Aangeleverd fragment:
Inmiddels al even gefrustreerde journalisten richtten hun giftige pennen
op de hulpverleners. ,,Ik voel me aangevallen door de media'', verzucht
een vermoeide hulpverlener in Kigali. ,,De journalisten verwijten ons
sensatie te zoeken om geld te kunnen inzamelen. Wij zouden haast geloven
dat de pers het wel goed zou vinden als enkele vluchtelingen stierven.''
De kritiek is niet nieuw. Twee jaar geleden, tijdens de georganiseerde
exodus van ruim anderhalf miljoen Rwandese Hutu-vluchtelingen naar
Oost-Zaïre, vielen gelijkluidende beschuldigingen te horen. De
humanitaire tragedie door de genocide in Rwanda kreeg beduidend minder
aandacht dan die in Goma in Oost-Zaïre. Rond Goma stierven na de
komst van de vluchtelingen een geschatte vijftigduizend mensen, door de
genocide in Rwanda ongeveer achthonderdduizend.

Opdrachten:
a) Noem alle aardrijkskundige namen die in het fragment over de Rwandese vluchtelingen voorkomen, elke naam één keer.
b) Beantwoord de volgende vragen over het fragment.
(i) In welke plaats bevindt zich de vermoeide hulpverlener die aan het woord komt?
(ii) Hoeveel Rwandese Hutu-vluchtelingen trokken volgens het fragment naar Oost-Zaïre?
(iii) Hoeveel mensen stierven er ongeveer door de genocide in Rwanda?
c) Herhaal woordelijk het deel van het fragment vanaf "Inmiddels al even" tot en met "Rwanda ongeveer achthonderdduizend.".

Vermeldingen:
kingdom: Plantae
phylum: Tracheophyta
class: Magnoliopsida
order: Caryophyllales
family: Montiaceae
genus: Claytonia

Antwoorden per opdracht:
a) Kigali, Rwanda, Oost-Zaïre, Goma

b)
(i) Kigali
(ii) Ruim anderhalf miljoen
(iii) Ongeveer achthonderdduizend

c)
Inmiddels al even gefrustreerde journalisten richtten hun giftige pennen
op de hulpverleners. ,,Ik voel me aangevallen door de media'', verzucht
een vermoeide hulpverlener in Kigali. ,,De journalisten verwijten ons
sensatie te zoeken om geld te kunnen inzamelen. Wij zouden haast geloven
dat de pers het wel goed zou vinden als enkele vluchtelingen stierven.''
De kritiek is niet nieuw. Twee jaar geleden, tijdens de georganiseerde
exodus van ruim anderhalf miljoen Rwandese Hutu-vluchtelingen naar
Oost-Zaïre, vielen gelijkluidende beschuldigingen te horen. De
humanitaire tragedie door de genocide in Rwanda kreeg beduidend minder
aandacht dan die in Goma in Oost-Zaïre. Rond Goma stierven na de
komst van de vluchtelingen een geschatte vijftigduizend mensen, door de
genocide in Rwanda ongeveer achthonderdduizend.